··· Selected excerpt ···

The findings indicate that the pre-certification and organic certification processes typically require three months, excluding the land conversion period. For land that has already been prepared for organic farming, recognition can be requested at the time of registration, which can shorten the land conversion time, as observed in organic rice and coffee operations. This finding reveals that farmers in the three different organic farming business groups face similar challenges both during the pre-certification and certification phases, including business plan development, seed procurement, group dynamics, investment capital, pest and disease management, and prevention of organic product contamination. These challenges are related to the farmers' lack of knowledge and skills regarding organic farming practices and standards. These findings provide valuable insights for farmers and farming groups to develop better organic business strategies and plans for their participation in the organic food value chain. The research results also show that the business models of the Al-Barokah Farmers Association and the Citra Muda Farmers Group already reflect all three layers of the TLBMC. This indicates that these two groups are not only profit-oriented but also concerned about the social and environmental impacts of their businesses. In contrast, the Nunggal Roso Farmers Group has implemented nine elements of the economic layer, but in the social layer, there are no elements of local communities, social culture, and social benefit, and in the environmental layer, there are no elements of environmental benefit.

··· The data ···

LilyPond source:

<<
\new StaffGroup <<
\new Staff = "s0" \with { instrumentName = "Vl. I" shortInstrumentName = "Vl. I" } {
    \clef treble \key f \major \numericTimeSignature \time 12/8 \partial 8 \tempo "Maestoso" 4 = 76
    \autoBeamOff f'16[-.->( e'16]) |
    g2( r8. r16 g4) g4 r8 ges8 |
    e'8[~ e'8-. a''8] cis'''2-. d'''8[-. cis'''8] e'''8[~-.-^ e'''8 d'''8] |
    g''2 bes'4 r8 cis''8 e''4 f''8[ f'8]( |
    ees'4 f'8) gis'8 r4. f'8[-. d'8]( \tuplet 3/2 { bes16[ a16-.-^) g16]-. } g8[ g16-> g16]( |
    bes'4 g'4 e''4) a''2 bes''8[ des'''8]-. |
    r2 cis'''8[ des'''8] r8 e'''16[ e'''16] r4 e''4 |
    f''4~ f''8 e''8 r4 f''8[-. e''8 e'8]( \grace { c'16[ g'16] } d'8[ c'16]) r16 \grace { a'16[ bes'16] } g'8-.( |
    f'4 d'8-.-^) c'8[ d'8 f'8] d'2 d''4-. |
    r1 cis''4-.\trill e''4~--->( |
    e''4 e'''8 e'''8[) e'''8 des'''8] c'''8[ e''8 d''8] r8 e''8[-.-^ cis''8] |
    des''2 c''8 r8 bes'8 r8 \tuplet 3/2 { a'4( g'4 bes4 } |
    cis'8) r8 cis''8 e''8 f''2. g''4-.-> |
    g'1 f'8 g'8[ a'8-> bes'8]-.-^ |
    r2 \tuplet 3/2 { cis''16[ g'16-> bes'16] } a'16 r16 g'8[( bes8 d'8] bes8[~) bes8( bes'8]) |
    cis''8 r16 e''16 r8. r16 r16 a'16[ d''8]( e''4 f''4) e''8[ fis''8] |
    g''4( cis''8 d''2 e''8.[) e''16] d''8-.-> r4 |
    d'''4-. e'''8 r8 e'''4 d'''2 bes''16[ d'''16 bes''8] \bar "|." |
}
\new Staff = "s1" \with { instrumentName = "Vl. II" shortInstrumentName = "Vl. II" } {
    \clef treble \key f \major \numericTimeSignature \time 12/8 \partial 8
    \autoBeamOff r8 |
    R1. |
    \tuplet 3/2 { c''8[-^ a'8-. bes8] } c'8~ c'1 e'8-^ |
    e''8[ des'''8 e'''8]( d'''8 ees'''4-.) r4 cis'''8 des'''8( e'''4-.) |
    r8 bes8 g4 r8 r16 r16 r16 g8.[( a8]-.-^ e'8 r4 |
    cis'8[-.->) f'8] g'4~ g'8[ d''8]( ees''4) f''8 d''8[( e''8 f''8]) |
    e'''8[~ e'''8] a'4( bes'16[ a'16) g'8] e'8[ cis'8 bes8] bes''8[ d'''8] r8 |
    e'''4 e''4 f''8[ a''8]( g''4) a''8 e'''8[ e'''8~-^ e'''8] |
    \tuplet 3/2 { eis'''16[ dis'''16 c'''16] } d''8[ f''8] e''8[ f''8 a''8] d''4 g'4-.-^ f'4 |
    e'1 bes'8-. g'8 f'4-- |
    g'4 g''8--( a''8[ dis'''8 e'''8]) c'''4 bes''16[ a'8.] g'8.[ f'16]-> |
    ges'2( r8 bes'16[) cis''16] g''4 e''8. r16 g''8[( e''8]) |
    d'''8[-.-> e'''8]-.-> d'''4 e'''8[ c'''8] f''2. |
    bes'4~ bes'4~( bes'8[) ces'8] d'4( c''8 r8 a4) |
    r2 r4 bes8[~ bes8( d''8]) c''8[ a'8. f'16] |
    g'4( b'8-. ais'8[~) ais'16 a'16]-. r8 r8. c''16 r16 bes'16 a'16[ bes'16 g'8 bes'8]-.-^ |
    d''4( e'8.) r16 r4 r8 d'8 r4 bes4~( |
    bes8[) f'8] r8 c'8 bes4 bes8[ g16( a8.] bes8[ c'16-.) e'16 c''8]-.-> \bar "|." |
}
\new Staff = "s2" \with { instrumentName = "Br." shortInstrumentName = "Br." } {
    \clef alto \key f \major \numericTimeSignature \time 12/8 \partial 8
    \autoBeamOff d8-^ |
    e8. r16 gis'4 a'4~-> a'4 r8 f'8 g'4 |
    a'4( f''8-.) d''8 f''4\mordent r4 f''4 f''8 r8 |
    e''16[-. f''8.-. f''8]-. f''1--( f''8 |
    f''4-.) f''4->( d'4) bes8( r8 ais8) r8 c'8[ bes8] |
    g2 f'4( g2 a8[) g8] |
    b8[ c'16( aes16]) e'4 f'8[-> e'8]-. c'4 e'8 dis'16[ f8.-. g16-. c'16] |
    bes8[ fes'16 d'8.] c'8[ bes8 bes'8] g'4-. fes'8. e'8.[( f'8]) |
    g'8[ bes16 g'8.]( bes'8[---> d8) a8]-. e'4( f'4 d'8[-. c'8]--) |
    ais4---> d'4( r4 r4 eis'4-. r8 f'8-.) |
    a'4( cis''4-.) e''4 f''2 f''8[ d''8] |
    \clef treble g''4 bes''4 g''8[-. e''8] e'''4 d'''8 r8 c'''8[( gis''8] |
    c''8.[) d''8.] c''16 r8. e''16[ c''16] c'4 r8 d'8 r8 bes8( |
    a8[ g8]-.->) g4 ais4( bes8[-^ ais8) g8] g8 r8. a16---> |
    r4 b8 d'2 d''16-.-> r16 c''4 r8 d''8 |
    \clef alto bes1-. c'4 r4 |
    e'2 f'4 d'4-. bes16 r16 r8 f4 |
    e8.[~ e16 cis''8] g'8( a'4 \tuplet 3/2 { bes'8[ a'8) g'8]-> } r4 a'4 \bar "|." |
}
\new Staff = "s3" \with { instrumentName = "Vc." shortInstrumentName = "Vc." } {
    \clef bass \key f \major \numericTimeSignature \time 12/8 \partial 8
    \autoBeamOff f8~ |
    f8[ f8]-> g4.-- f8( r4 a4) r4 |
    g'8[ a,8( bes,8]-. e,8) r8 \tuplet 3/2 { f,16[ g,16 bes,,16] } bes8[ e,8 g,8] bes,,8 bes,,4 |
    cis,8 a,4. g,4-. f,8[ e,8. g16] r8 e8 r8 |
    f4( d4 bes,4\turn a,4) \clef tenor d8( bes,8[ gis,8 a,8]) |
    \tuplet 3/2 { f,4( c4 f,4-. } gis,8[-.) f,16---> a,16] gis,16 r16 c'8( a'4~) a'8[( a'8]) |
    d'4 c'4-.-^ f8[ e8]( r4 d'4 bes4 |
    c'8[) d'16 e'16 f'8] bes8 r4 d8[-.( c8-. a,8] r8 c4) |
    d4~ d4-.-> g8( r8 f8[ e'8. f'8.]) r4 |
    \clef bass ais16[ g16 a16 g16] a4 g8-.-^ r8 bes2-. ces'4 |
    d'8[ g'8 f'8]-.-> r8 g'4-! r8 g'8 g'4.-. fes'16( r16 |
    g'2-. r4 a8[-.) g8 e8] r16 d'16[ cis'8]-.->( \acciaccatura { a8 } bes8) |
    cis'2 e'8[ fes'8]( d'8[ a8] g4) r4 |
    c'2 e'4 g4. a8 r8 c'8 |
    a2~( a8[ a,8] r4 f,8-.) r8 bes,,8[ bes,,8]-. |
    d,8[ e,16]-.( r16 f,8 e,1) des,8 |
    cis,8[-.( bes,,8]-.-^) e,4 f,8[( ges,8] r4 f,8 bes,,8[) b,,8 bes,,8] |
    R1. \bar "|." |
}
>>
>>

···

Work request:
Decide whether each statement agrees with the organic certification passage, answering yes or no and quoting the words that settle it. 1. Pre-certification and organic certification usually take three months, not counting land conversion. 2. The Nunggal Roso Farmers Group's business model reflects all three layers of the TLBMC. 3. The farmers' challenges are tied to a lack of knowledge and skills about organic farming practices and standards. Rely only on the organic certification passage.

Result:
1. Yes: "the pre-certification and organic certification processes typically require three months, excluding the land conversion period"
2. No: "in the social layer, there are no elements of local communities, social culture, and social benefit, and in the environmental layer, there are no elements of environmental benefit"
3. Yes: "These challenges are related to the farmers' lack of knowledge and skills regarding organic farming practices and standards"